To do ▸ Reproduce the text of every record below verbatim, line by line, and omit the pictures from your answer.

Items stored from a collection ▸
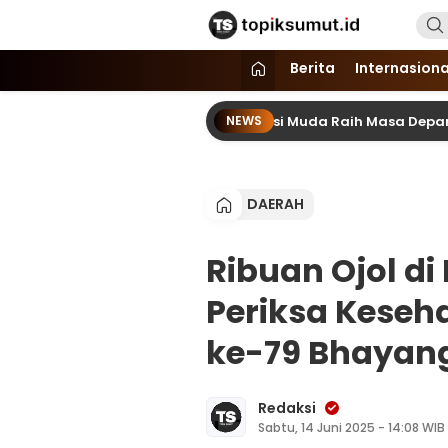
Topik Sumut
Memberitakan Seputar Informasi d
Berita
Internasiona
bolga ke Sekolah, Ajak Generasi Muda Raih Masa Depan Lewat P
NEWS
DAERAH
Ribuan Ojol d
Periksa Keseh
ke-79 Bhayan
Redaksi
Sabtu, 14 Juni 2025 - 14:08 WIB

Solution below ▸
Topik Sumut
Memberitakan Seputar Informasi d
Berita
Internasiona
bolga ke Sekolah, Ajak Generasi Muda Raih Masa Depan Lewat P
NEWS
DAERAH
Ribuan Ojol d
Periksa Keseh
ke-79 Bhayan
Redaksi
Sabtu, 14 Juni 2025 - 14:08 WIB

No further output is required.